Ob es dennoch bis zum Jahreswechsel in einem aktuell ungewöhnlichen Umfeld zur fast schon traditionellen Jahresendrallye kommen wird, darf zumindest bezweifelt werden. „Denn der Gesamtmarkt bietet derzeit nur wenige Gründe für weiter steigende Kurse für die kommenden Monate“, sagt Stephan Jugenheimer vom Wealth Management der Deutschen Bank, der allerdings Potenzial in ausgewählten Bereichen erkennt. Einzelne Sektoren- und Stilallokationen könnten daher über das Jahr hinaus eine entscheidende Rolle für den Anlageerfolg spielen. Die neuerlichen Lockdown-Maßnahmen in vielen Ländern Europas dürften sich seines Erachtens freilich negativ auf Stimmung und Gewinnentwicklung europäischer Aktienmärkte auswirken. Auch die Unsicherheiten im Nachgang der US-Wahl zählt er zu den möglichen Stimmungskillern des Aktienmarkts.

 

„Wir gehen insgesamt weiterhin von einer volatilen Aktienmarktentwicklung aus und halten eine umsichtige Positionierung für angemessen“, sagt Jugenheimer, für den Gold aus Diversifikationsgründen, zum Schutz in Krisenzeiten und vor unvorhergesehenen Ereignissen durchaus interessant sein könnte. Allerdings rechnet er bis Ende September 2021 auch hier nur mit einem begrenzten Preisanstieg. Grundsätzlich bleibt für die Deutsche Bank eine strategische und damit langfristige Asset Allokation, die ein Portfolio gegenüber zukünftiger möglicher Ereignisse robuster macht, auch weiterhin die beste Möglichkeit, um sich in der aktuellen Phase zu bewegen. Für langfristig orientierte Anleger dürften laut Jugenheimer Anlagemöglichkeiten, welche nachhaltigen Prinzipien folgen (ESG-Kriterien), unabhängig von der derzeitigen Entwicklung an den Finanzmärkten, immer weiter an Bedeutung gewinnen.

 

Dabei könnten die neuerlichen Lockdowns im Zuge der Anstiege bei den Neuinfektionen mit dem Coronavirus in vielen Ländern Europas und der Welt die wirtschaftliche Erholung verlangsamen.
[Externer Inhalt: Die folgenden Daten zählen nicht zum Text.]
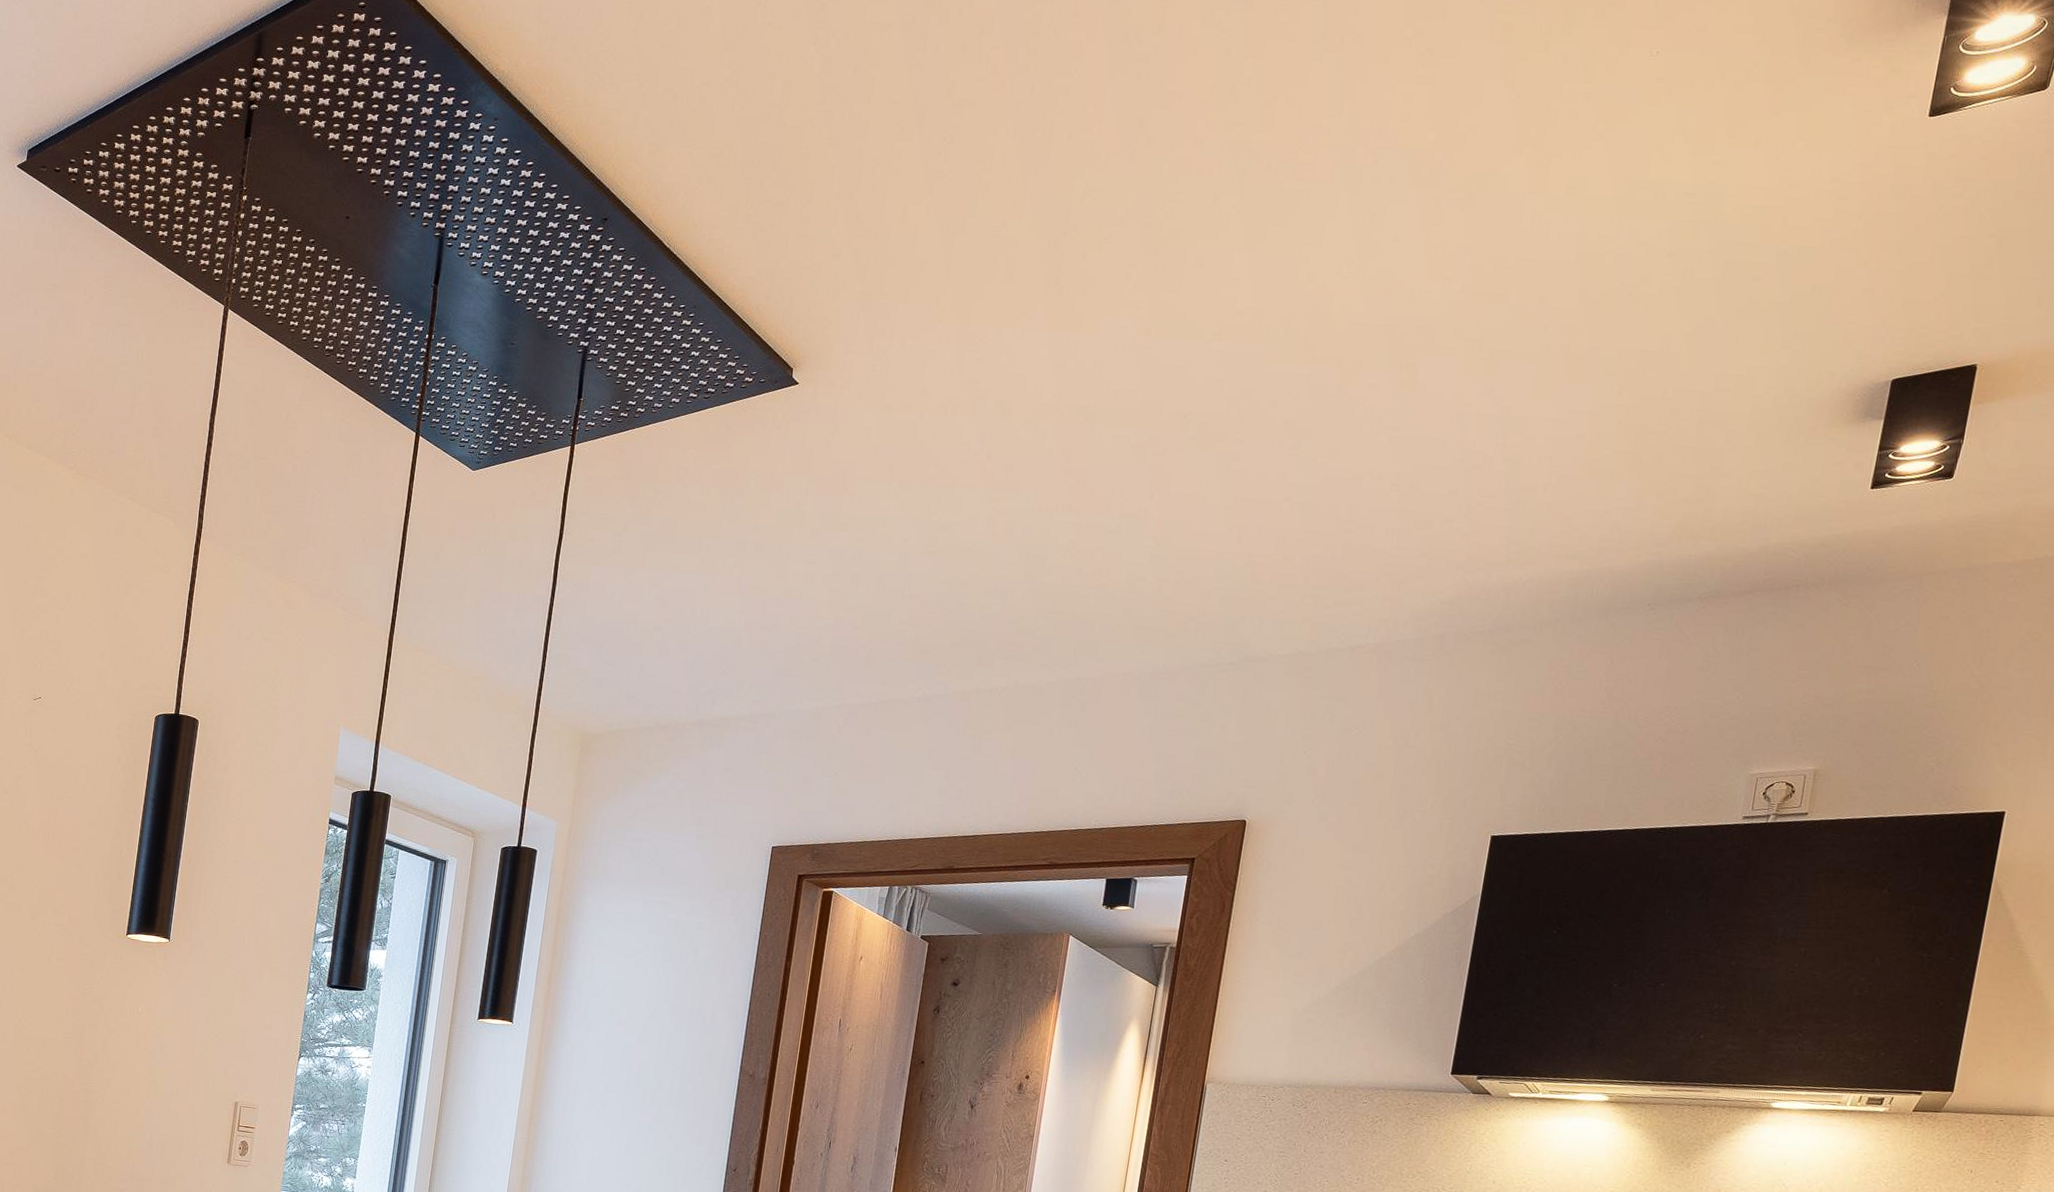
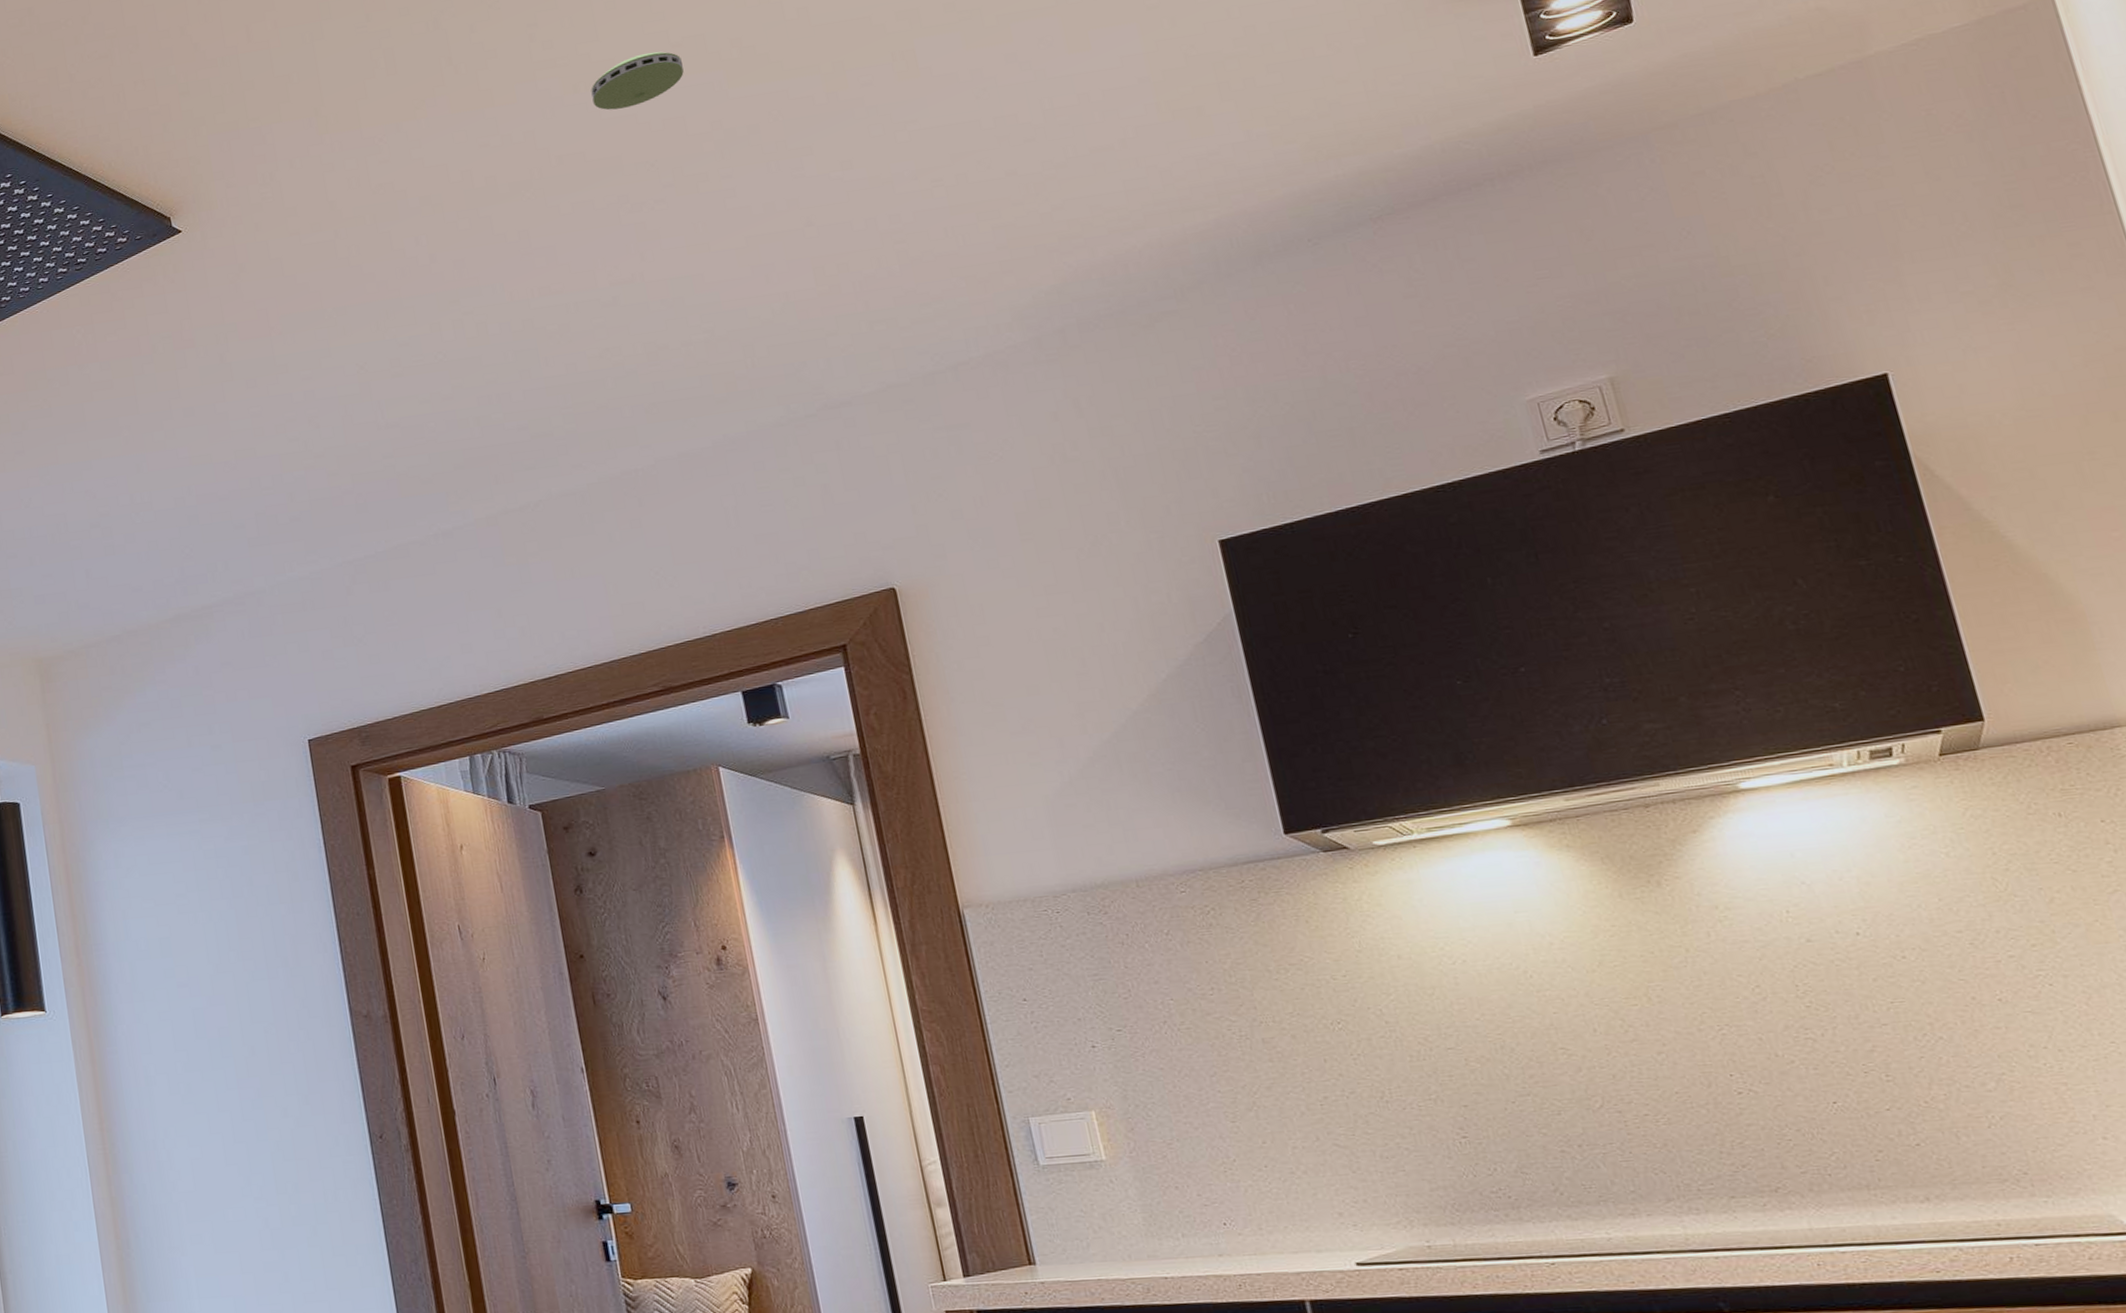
smoke detector: none [1157,314,1239,360] -> present [591,51,684,111]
So besteht für die Deutsche Bank eine gewisse Wahrscheinlichkeit, dass die Corona-Maßnahmen länger anhalten als zunächst erhofft – „was sicherlich ein großes Risiko darstellen würde“, so Jugenheimer. Zudem könnte es auch im Nachklang der US-Präsidentschaftswahlen und aufgrund der immer näher rückenden Brexit-Deadline mit möglichen stockenden Verhandlungen zu weiteren Unsicherheiten kommen.

 

Dass Europa zwischen den Machtblöcken USA und China droht zerrieben zu werden, will man indessen bei der Bethmann Bank gar nicht verleugnen. „Es gibt nun mal diese beiden mächtigen Pole auf der Welt“, sagt Wurster. Um sich dennoch in diesem Spannungsfeld sinnvoll positionieren zu können, fordert der Bethmann-Experte eine gezielte Industriepolitik von Brüssel in ausgesuchten Branchen und nennt beispielhaft die Batterieproduktion, Automatisierung oder Künstliche Intelligenz. „Solche Bereiche, in denen Europa seine Stärken hat, gilt es zu verankern“, lautet sein Credo. Bevor daraus mal etwas wie das Silicon Valley werden könnte, ist es freilich noch ein langer Weg.